Excerpt Block Start

Substance is God in Manifest Form
4 minutes • 746 words
Table of contents
- 51. What is substance?
- 52. Applicability of Substance
- 53. Every substance has one principal attribute
- 54. How we may have clear and distinct notions of the substance which thinks, of that which is corporeal, and of God.
- 55. How duration, order, and number may be also distinctly conceived.
- 56. What are modes, qualities, attributes?
51. What is substance?
“Substance” is not applicable to God and the creatures in the same sense.
The things and the modes of things should be examined each of them by itself.
“Substance” is a thing which exists in such a way that it needs nothing beyond itself in order to exist.
In truth, there is only one substance which is absolutely independent – God.
- All other things can exist only by help of the concourse of God.
Accordingly, “substance” applies to God and created things differently.
- The word “substance” does not have any meaning which is common to God and to created things.*
Superphysics Note
52. Applicability of Substance
Substance is applicable univocally:
- to the mind and the body, and
- to how substance itself is known.

Excerpt Block End
Extracted data Block Start

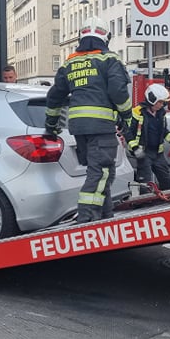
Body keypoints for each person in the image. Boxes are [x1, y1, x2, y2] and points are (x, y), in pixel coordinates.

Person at [45, 17, 133, 223]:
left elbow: (55, 96)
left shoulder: (70, 62)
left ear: (80, 37)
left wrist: (51, 125)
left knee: (98, 172)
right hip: (101, 126)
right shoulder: (109, 59)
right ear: (106, 37)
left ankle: (105, 217)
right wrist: (127, 116)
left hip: (78, 127)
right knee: (101, 173)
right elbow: (118, 92)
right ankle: (86, 220)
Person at [125, 84, 170, 192]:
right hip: (143, 152)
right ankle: (144, 203)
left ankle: (168, 199)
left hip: (158, 153)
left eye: (163, 102)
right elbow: (128, 133)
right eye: (160, 102)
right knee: (145, 182)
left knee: (166, 179)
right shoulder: (137, 112)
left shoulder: (161, 113)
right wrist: (135, 148)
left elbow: (163, 131)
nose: (161, 105)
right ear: (151, 99)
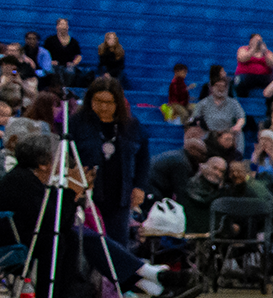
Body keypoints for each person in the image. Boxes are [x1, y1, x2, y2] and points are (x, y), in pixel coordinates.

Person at [1, 131, 100, 298]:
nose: (64, 162)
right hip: (11, 239)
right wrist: (72, 191)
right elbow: (53, 222)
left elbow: (63, 222)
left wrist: (73, 193)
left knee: (71, 237)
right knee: (55, 241)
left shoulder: (37, 181)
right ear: (43, 163)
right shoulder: (21, 181)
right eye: (59, 156)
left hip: (25, 235)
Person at [72, 77, 149, 244]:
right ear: (90, 99)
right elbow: (67, 157)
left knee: (118, 247)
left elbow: (143, 158)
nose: (104, 107)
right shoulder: (77, 123)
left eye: (110, 102)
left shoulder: (132, 125)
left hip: (120, 197)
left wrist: (140, 186)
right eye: (98, 101)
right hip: (86, 197)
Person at [149, 128, 208, 201]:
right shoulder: (182, 163)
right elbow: (181, 191)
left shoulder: (179, 155)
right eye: (202, 153)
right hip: (152, 189)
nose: (204, 157)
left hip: (152, 186)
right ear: (193, 150)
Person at [45, 19, 84, 87]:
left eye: (65, 25)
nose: (63, 27)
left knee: (70, 71)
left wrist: (73, 63)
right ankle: (56, 88)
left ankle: (66, 89)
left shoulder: (73, 42)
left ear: (68, 27)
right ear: (57, 26)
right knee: (53, 71)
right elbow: (44, 54)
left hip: (68, 65)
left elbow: (79, 56)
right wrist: (50, 61)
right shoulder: (50, 40)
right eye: (61, 24)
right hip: (54, 65)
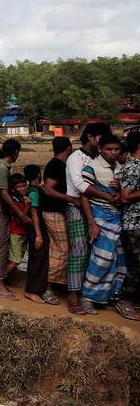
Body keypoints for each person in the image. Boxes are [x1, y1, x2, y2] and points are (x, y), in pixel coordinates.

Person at [66, 123, 111, 314]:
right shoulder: (76, 157)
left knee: (95, 253)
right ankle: (73, 296)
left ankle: (90, 294)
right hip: (76, 208)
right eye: (102, 138)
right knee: (78, 251)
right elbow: (78, 184)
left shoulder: (98, 158)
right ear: (91, 137)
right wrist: (108, 196)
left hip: (96, 208)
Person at [0, 138, 22, 300]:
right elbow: (3, 192)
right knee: (2, 245)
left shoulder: (2, 166)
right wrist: (18, 212)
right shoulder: (2, 168)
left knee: (3, 245)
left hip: (0, 209)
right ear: (15, 153)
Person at [41, 137, 74, 297]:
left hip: (54, 211)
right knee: (62, 249)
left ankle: (54, 284)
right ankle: (48, 287)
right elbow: (48, 189)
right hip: (53, 211)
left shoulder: (56, 163)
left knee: (57, 248)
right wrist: (70, 199)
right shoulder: (57, 165)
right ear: (69, 148)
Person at [22, 165, 57, 304]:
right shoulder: (34, 193)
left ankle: (34, 288)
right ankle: (32, 291)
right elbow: (34, 214)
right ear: (38, 175)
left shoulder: (32, 189)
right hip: (37, 229)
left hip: (36, 229)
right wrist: (38, 235)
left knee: (37, 258)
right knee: (38, 259)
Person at [118, 131, 140, 319]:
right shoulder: (133, 167)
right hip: (134, 222)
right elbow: (126, 196)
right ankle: (125, 301)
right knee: (137, 264)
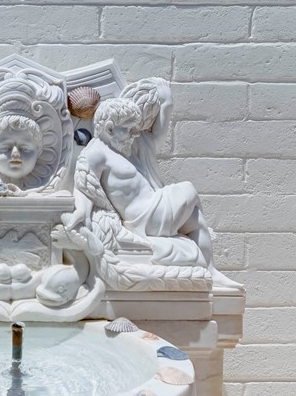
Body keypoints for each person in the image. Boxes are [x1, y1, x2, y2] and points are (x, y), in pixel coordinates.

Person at [66, 94, 215, 270]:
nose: (135, 134)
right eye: (129, 129)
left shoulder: (121, 150)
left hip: (153, 207)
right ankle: (208, 269)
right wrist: (82, 212)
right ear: (110, 128)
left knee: (197, 221)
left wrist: (165, 104)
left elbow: (155, 138)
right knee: (188, 189)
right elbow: (84, 185)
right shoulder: (96, 153)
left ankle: (210, 270)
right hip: (145, 216)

Extracted data Block End

*Tasks and exercises*:
**1.** According to the passage on substance, what is the only substance that is absolutely independent?
**2.** Copy everything in the passage on substance from "- 55. How duration, order, and" down to "concourse of God.".
**3.** Continue the passage on substance from the point where it stops.
The items have nothing to do with the passage on substance.

*Answers to the tasks*:
**1.** God is the only absolutely independent substance.

**2.**
- 55. How duration, order, and number may be also distinctly conceived.
- 56. What are modes, qualities, attributes?
51. What is substance?
“Substance” is not applicable to God and the creatures in the same sense.
The things and the modes of things should be examined each of them by itself.
“Substance” is a thing which exists in such a way that it needs nothing beyond itself in order to exist.
In truth, there is only one substance which is absolutely independent – God.
- All other things can exist only by help of the concourse of God.

**3.**
Created substances, however, whether corporeal or thinking, rely on the concourse of God.
But yet substance cannot be first discovered merely from its being a thing which exists independently, for existence by itself is not observed by us.
We easily discover substance from any of its attributes.
A nothing has no attributes, properties, or qualities.
Whenever we perceive some attribute to be present, we infer that its thing or substance also necessarily exists.
53. Every substance has one principal attribute
- Mind-substances have thinking as their one principal attribute.
- Body-substances have extension as their one principal attribute.
A thing’s principal attribute constitutes its nature or essence. Any attribute is sufficient to lead us to the knowledge of substance. Thus:
- extension in length, width, and depth, constitutes the nature of corporeal substance.
- thought is the nature of thinking substance.
For every other thing that can be attributed to body, presupposes extension, and is only some mode of an extended thing; as all the properties we discover in the mind are only diverse modes of thinking.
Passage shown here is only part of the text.